I'm trying to initialize a boxed slice of None values, such that the underlying type T does not need to implement Clone or Copy. Here a few ideal solutions:
fn by_vec<T>() -> Box<[Option<T>]> {
    vec![None; 5].into_boxed_slice()
}
fn by_arr<T>() -> Box<[Option<T>]> {
    Box::new([None; 5])
}
Unfortunately, the by_vec implementation requires T: Clone and the by_arr implemenation requires T: Copy.
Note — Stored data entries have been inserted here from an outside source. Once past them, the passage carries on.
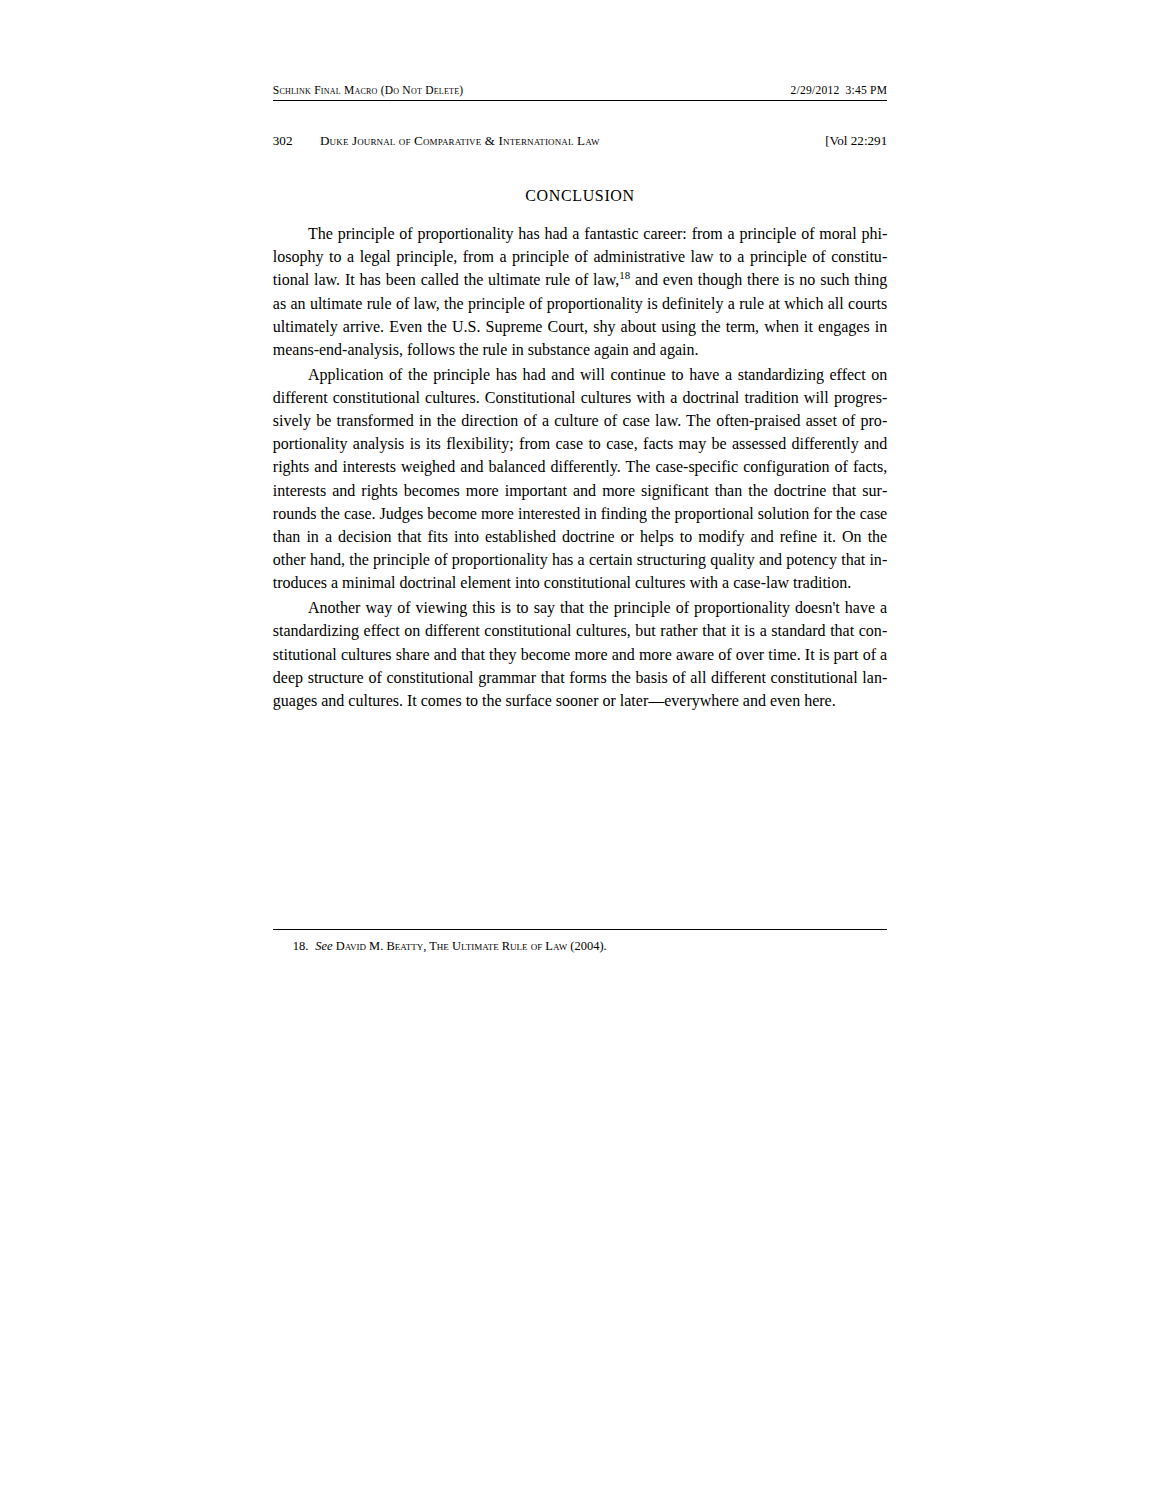Schlink Final Macro (Do Not Delete) 2/29/2012 3:45 PM
302 Duke Journal of Comparative & International Law [Vol 22:291
CONCLUSION
The principle of proportionality has had a fantastic career: from a principle of moral philosophy to a legal principle, from a principle of administrative law to a principle of constitutional law. It has been called the ultimate rule of law,18 and even though there is no such thing as an ultimate rule of law, the principle of proportionality is definitely a rule at which all courts ultimately arrive. Even the U.S. Supreme Court, shy about using the term, when it engages in means-end-analysis, follows the rule in substance again and again.
Application of the principle has had and will continue to have a standardizing effect on different constitutional cultures. Constitutional cultures with a doctrinal tradition will progressively be transformed in the direction of a culture of case law. The often-praised asset of proportionality analysis is its flexibility; from case to case, facts may be assessed differently and rights and interests weighed and balanced differently. The case-specific configuration of facts, interests and rights becomes more important and more significant than the doctrine that surrounds the case. Judges become more interested in finding the proportional solution for the case than in a decision that fits into established doctrine or helps to modify and refine it. On the other hand, the principle of proportionality has a certain structuring quality and potency that introduces a minimal doctrinal element into constitutional cultures with a case-law tradition.
Another way of viewing this is to say that the principle of proportionality doesn't have a standardizing effect on different constitutional cultures, but rather that it is a standard that constitutional cultures share and that they become more and more aware of over time. It is part of a deep structure of constitutional grammar that forms the basis of all different constitutional languages and cultures. It comes to the surface sooner or later—everywhere and even here.
18. See David M. Beatty, The Ultimate Rule of Law (2004).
I've experimented with a few more approaches:
fn by_vec2<T>() -> Box<[Option<T>]> {
    let v = &mut Vec::with_capacity(5);
    for i in 0..v.len() {
        v[i] = None;
    }
    v.into_boxed_slice() // Doesn't work: cannot move out of borrowed content
}
fn by_iter<T>() -> Box<[Option<T>]> {
     (0..5).map(|_| None).collect::<Vec<Option<T>>>().into_boxed_slice()
}
by_vec2 doesn't get past the compiler (I'm not sure I understand why), but by_iter does. I'm concerned about the performance of collect -- will it need to resize the vector it is collecting into as it iterates, or can it allocate the correct sized vector to begin with?
Maybe I'm going about this all wrong -- I'm very new to Rust, so any tips would be appreciated!